Stored data:
****************************************

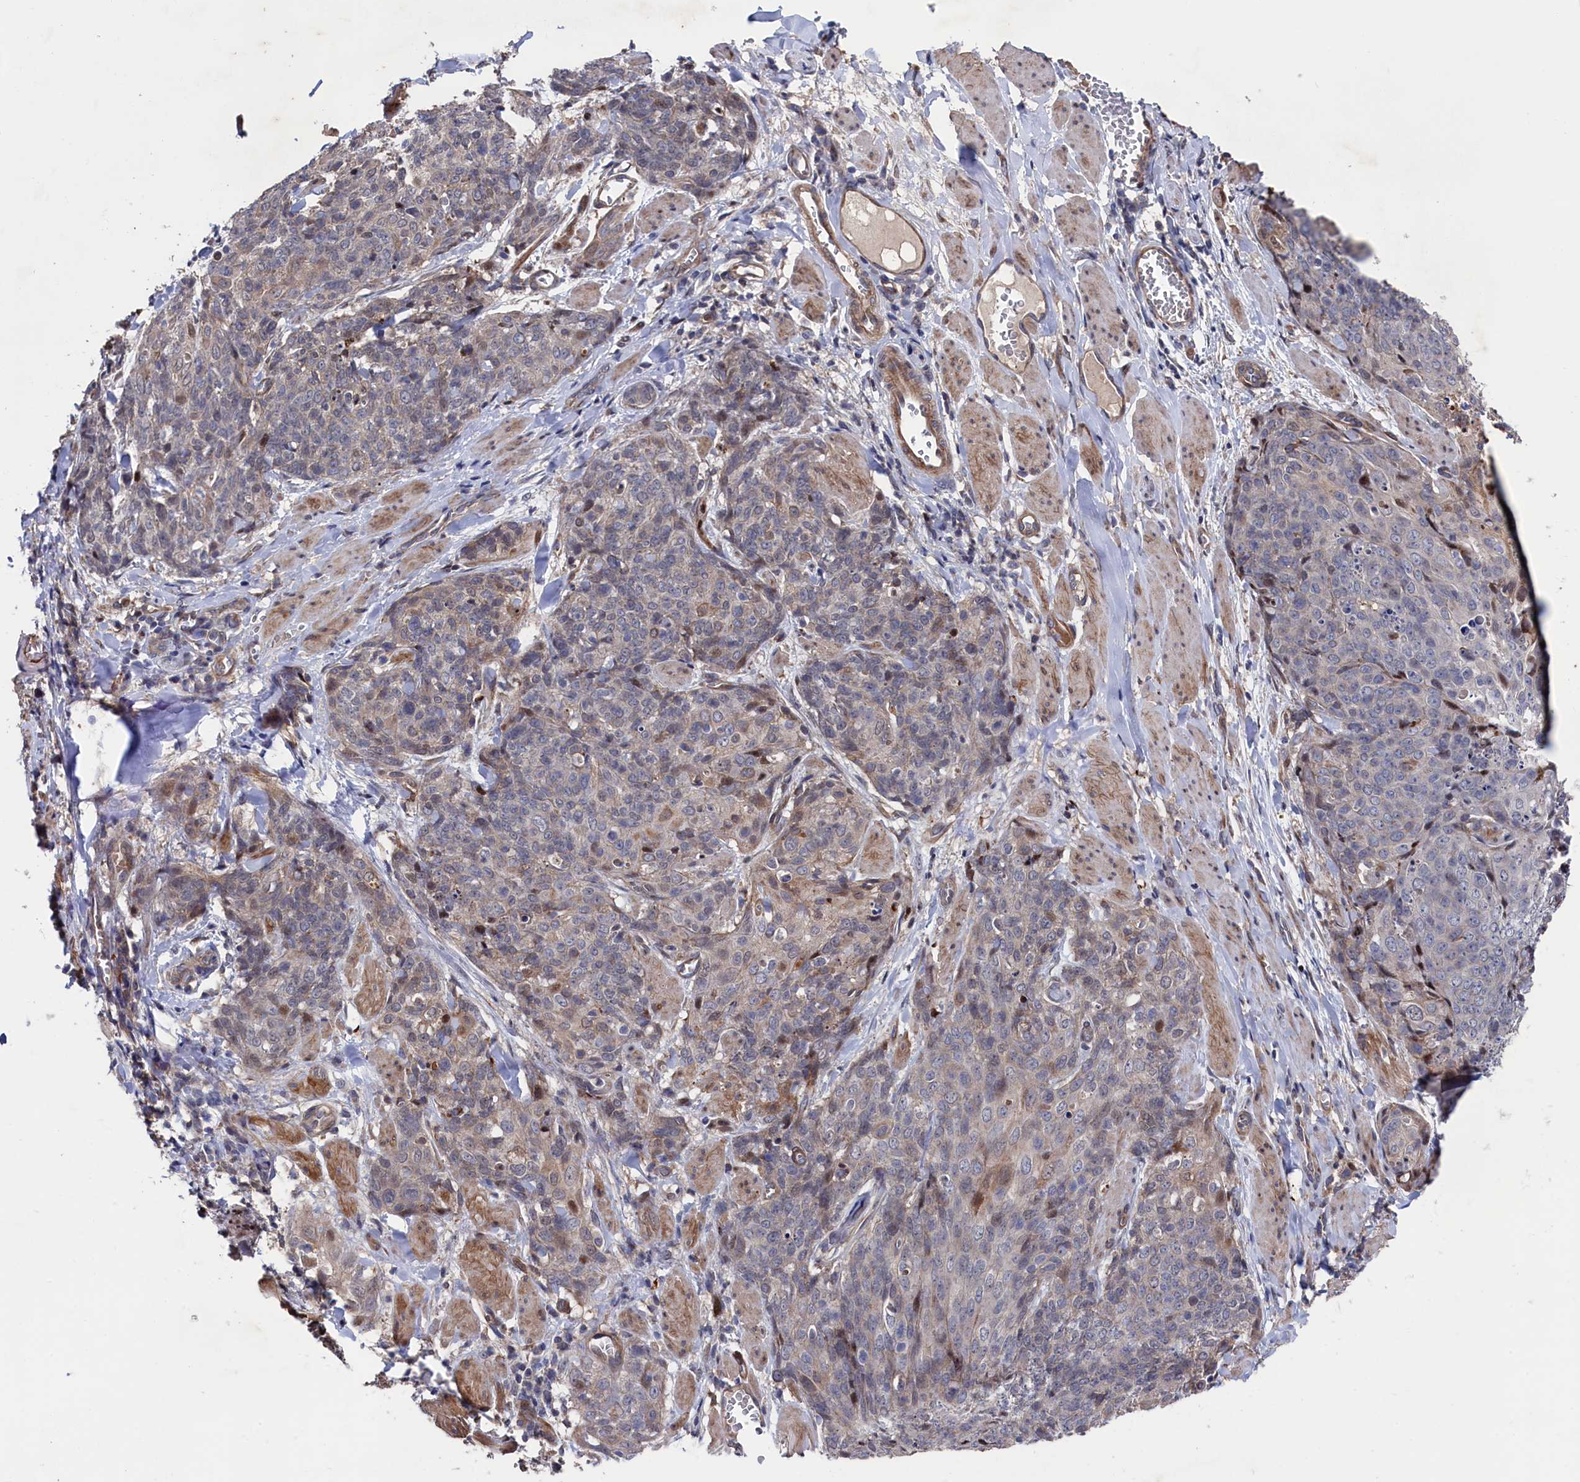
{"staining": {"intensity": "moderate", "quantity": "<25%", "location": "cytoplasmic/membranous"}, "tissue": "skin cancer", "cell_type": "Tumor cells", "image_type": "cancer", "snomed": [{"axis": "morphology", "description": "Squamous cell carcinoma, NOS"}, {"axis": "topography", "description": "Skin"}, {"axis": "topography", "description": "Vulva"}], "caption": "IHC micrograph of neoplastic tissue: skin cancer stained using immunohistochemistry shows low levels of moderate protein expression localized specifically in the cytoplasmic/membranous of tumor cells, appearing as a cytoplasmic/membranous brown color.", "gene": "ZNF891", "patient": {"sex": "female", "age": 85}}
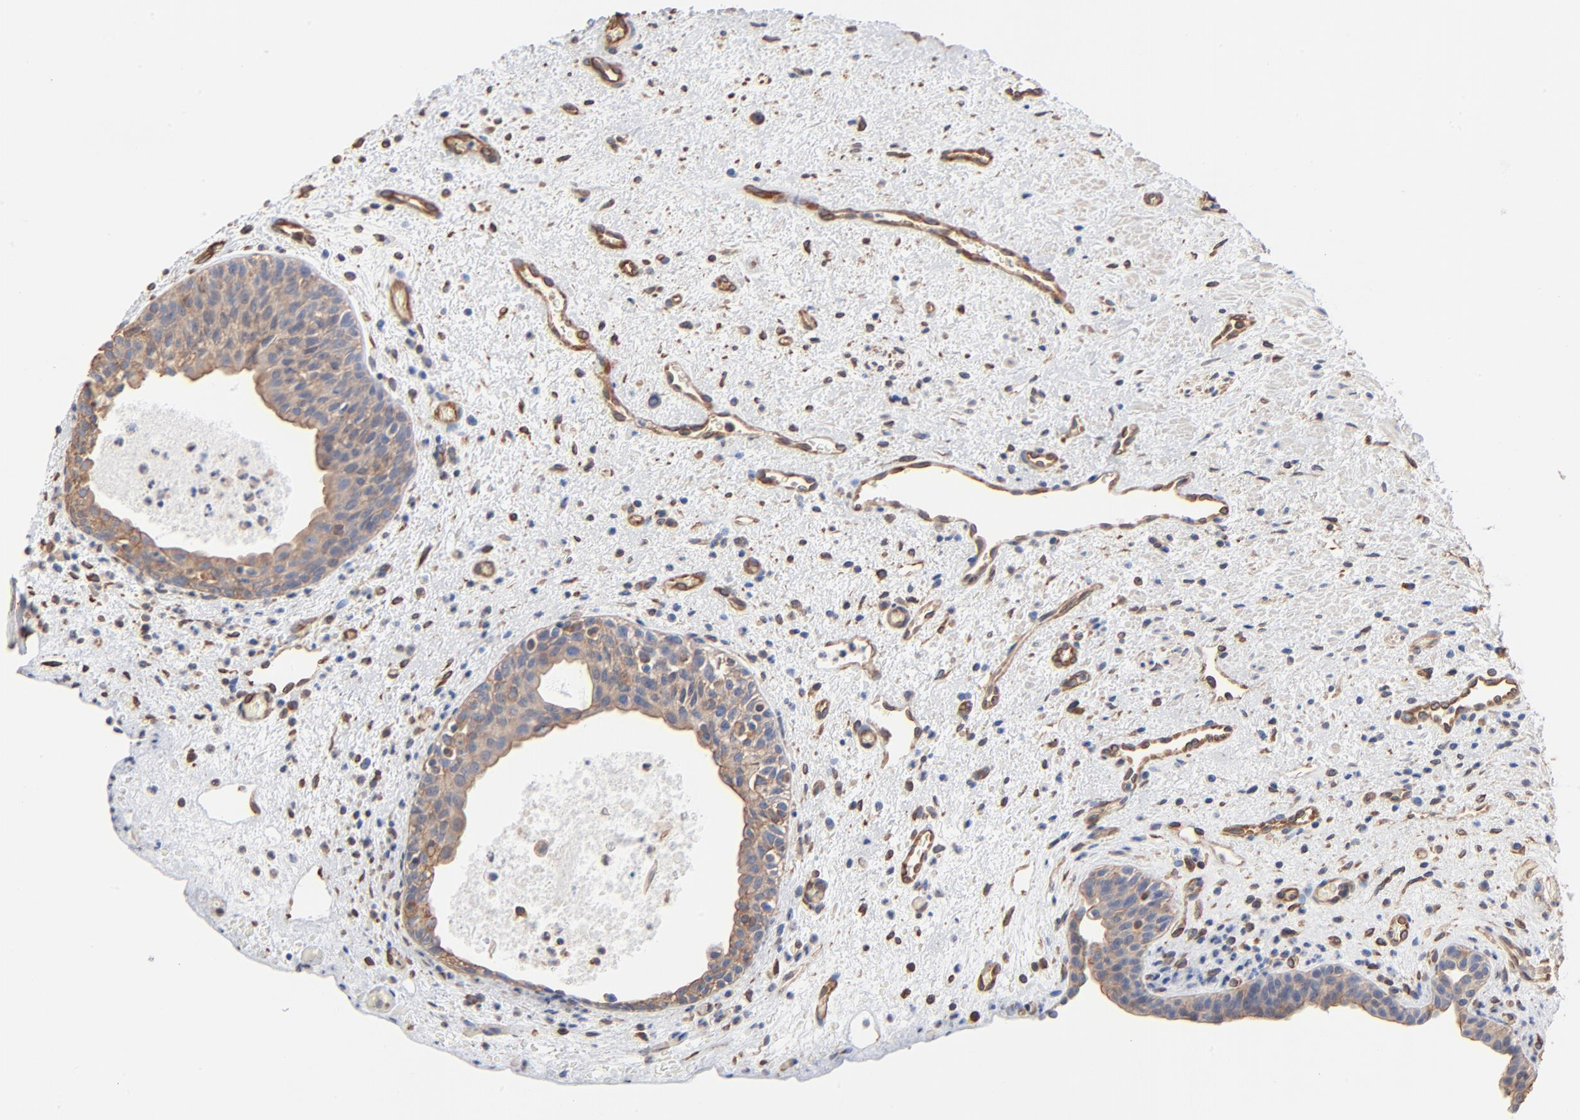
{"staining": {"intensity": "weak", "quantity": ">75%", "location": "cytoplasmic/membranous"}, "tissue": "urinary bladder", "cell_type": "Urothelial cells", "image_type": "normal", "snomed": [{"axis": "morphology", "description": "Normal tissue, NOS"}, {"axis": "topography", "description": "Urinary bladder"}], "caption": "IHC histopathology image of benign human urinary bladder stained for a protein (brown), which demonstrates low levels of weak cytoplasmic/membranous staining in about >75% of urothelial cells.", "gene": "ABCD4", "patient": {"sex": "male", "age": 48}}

****************************************

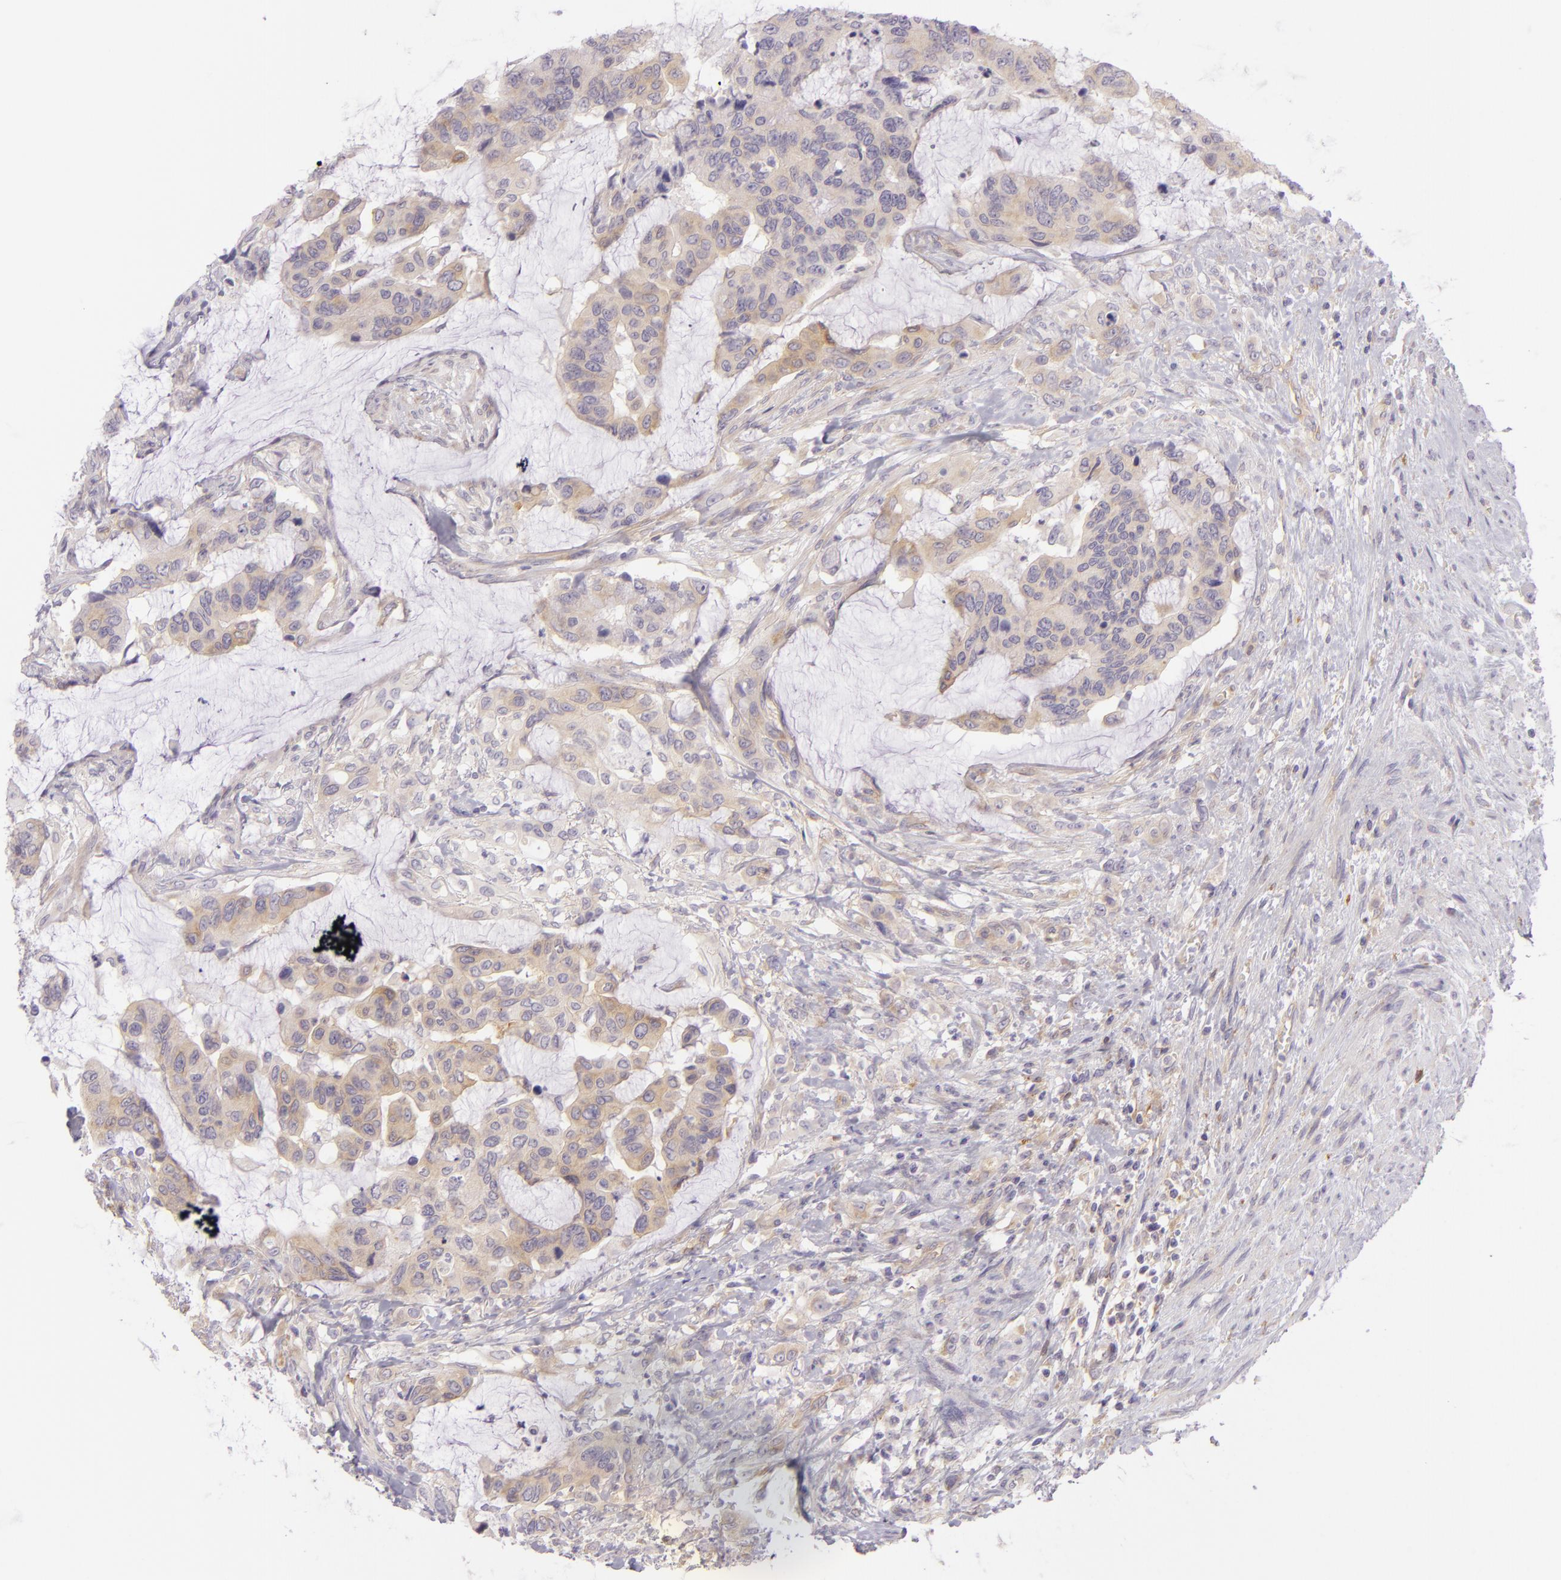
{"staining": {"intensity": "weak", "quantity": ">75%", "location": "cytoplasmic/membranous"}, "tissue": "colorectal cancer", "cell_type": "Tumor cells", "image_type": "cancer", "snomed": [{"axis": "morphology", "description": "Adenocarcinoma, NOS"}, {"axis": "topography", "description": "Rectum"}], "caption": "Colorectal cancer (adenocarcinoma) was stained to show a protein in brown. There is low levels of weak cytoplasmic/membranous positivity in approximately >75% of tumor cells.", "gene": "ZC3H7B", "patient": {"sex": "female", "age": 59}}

****************************************

Problem to solve:
The answer must be every line of the entries that includes the word "Tumor".

Exercise response:
{"staining": {"intensity": "moderate", "quantity": "<25%", "location": "cytoplasmic/membranous"}, "tissue": "skin cancer", "cell_type": "Tumor cells", "image_type": "cancer", "snomed": [{"axis": "morphology", "description": "Squamous cell carcinoma, NOS"}, {"axis": "topography", "description": "Skin"}, {"axis": "topography", "description": "Vulva"}], "caption": "IHC micrograph of neoplastic tissue: skin cancer stained using immunohistochemistry shows low levels of moderate protein expression localized specifically in the cytoplasmic/membranous of tumor cells, appearing as a cytoplasmic/membranous brown color.", "gene": "ZNF891", "patient": {"sex": "female", "age": 85}}
{"staining": {"intensity": "weak", "quantity": ">75%", "location": "cytoplasmic/membranous"}, "tissue": "colorectal cancer", "cell_type": "Tumor cells", "image_type": "cancer", "snomed": [{"axis": "morphology", "description": "Adenocarcinoma, NOS"}, {"axis": "topography", "description": "Rectum"}], "caption": "Colorectal cancer (adenocarcinoma) was stained to show a protein in brown. There is low levels of weak cytoplasmic/membranous positivity in approximately >75% of tumor cells.", "gene": "ZC3H7B", "patient": {"sex": "female", "age": 59}}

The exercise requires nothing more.